Key developments in Africa in the week of June 9th include intercommunal violence in Mali and the Democratic Republic of Congo, while IS-backed Boko Haram carried out attacks on security forces in northern Cameroon and Nigeria. In addition, protests continued in Sudan despite the brutal crackdown by security forces last week.
In central Mali, an armed group suspected of being a Fulani militia, attacked the village of Sobame Da, on June 10th, killing 35 ethnic Dogon, including 24 children. The attack comes amidst a cycle of communal violence and retaliatory attacks between the Dogon and Fulani, which has been exacerbated by the Islamist insurgency in the region. Days after the attack, on June 12th, the villages of Nongopere and Oboboro, which are primarily inhabited by Dogon, were attacked by armed men on motorcycles, resulting in one fatality. Following these attacks, the Governor of the Mopti region was dismissed. The government also called for an increased presence of peacekeepers from the United Nations Multidimensional Integrated Stabilization Mission in Mali (MIUNSMA) within the central region.
In the Democratic Republic of Congo, communal violence between Hema and Lendu groups plagued the Djugu territory of the Ituri province this week, resulting in 50 reported fatalities. On June 10th, near Zibiti, a Hema militia ambushed and killed four members of the Lendu group, prompting demonstrations and reprisal attacks. Attacks also occurred on June 11th, with an armed group killing 38 civilians in Tche, Djugu. Meanwhile, other parts of the country experienced protests and violent demonstrations after the constitutional court ruled on several electoral disputes, in which opposition candidates were ruled against and replaced with members of the People’s Party for Reconstruction and Democracy (PPRD), former-president Joseph Kabila’s party. The court ruling has again called into question the extent to which the PPRD maintains political control and influence in Congo.
Boko Haram carried out a number of attacks in Cameroon and Nigeria this week. On June 12th, an estimated 300 Boko Haram combatants launched an attack on a military base in Darak, Cameroon. Reinforcements were deployed to repel the attackers. The clash resulted in a reported 16 military, eight civilian, and 64 insurgent fatalities, making it the deadliest recorded Boko Haram attack in the country since 2015. The scale of the attack may point to a strengthening of the group’s presence in the region.
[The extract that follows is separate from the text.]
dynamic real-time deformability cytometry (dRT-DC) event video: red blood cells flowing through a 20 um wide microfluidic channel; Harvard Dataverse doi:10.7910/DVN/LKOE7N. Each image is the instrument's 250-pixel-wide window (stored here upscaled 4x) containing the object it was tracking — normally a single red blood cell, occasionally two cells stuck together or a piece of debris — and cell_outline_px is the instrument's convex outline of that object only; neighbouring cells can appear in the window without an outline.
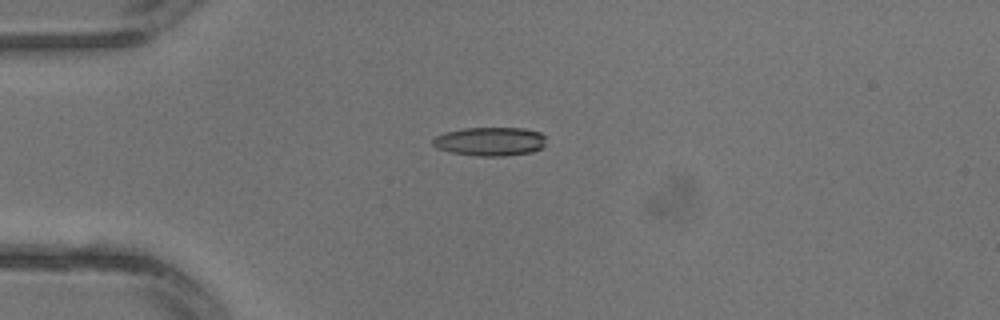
{"species": "common noctule bat (a hibernating species)", "species_latin": "Nyctalus noctula", "temperature_condition": "warm", "stored_images_in_passage": 3, "camera_frame_rate_fps": 3000, "um_per_image_px": 0.085, "animal": {"sex": "male", "body_mass_g": 13.3}, "frame": {"image": 1, "passage_image": 3, "time_ms": 0.667, "image_size_px": [1000, 320], "cell_outline_px": [[544, 148], [532, 152], [504, 156], [476, 156], [452, 152], [436, 148], [432, 144], [432, 140], [436, 136], [444, 132], [464, 128], [524, 128], [540, 132], [544, 136]], "centroid_in_image_um": [41.65, 12.02], "position_along_channel_um": 43.3, "area_um2": 19.07}}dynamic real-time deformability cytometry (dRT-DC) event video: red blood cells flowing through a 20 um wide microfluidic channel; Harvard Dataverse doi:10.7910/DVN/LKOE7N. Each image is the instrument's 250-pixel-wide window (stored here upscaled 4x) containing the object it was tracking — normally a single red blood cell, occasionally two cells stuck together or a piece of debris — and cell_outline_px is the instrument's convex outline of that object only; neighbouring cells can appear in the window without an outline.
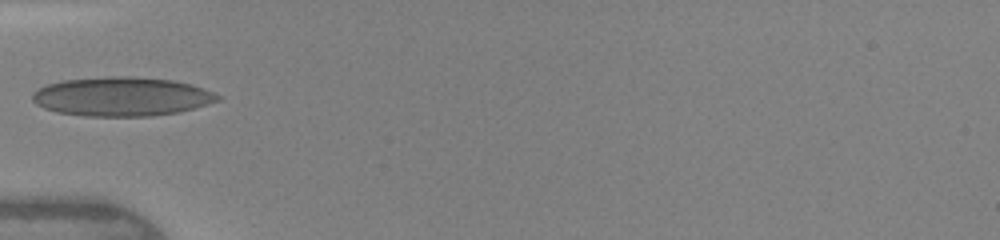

The group also looted Kolofata on June 12, but military forces intervened, killing three assailants. The following day, Boko Haram combatants killed two civilians in Tagawa, Mayo Sava. In the Anglophone region, security forces continue their operations against Ambazonian Separatists. The operations continue to be marred with violence against civilians, as soldiers scorched homes and killed at least 12 civilians in Essu, Menchum this week.
Across the border, in Nigeria, IS-backed Boko Haram attacked a military base in Kareto on June 14th. The attack forced the withdrawal of military forces from the base and resulted in one military fatality. The insurgents seized weapons and vehicles from the base. Violence also erupted in the Shiroro area of Niger state, as 62 civilians were killed by an unidentified armed group during attacks on eight villages in the region.
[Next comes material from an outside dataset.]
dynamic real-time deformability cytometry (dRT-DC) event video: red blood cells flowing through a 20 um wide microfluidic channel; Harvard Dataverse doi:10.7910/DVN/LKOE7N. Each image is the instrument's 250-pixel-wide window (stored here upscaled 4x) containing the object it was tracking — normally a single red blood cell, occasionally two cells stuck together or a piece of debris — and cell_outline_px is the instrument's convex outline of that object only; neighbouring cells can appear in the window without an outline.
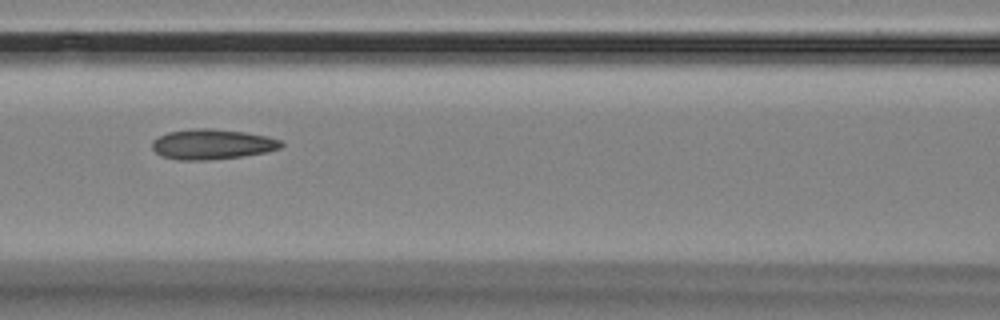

Following last weeks brutal crackdown on protesters in Sudan, demonstrators continued to take to the streets demanding a civilian-led government. Despite the shutdown of the internet within the country, demonstrations were held in Khartoum, Port Sudan, and Omdurman. Violent attacks were reported in the Deleig area of Darfur on June 10th, resulting in 17 fatalities and over 100 homes destroyed. While the internet blackout has made it difficult for details to emerge, witnesses and reports indicate that the attack was carried out by the Rapid Support Forces (RSF). The attack on Deleig has renewed questions on the draw-down of the United Nations – African Union Hybrid Mission in Darfur (UNAMID). This week, the agency announced its suspension of handing former bases over to the RSF during their withdrawal, a policy which had been mandated by the Transitional Military Council (TMC).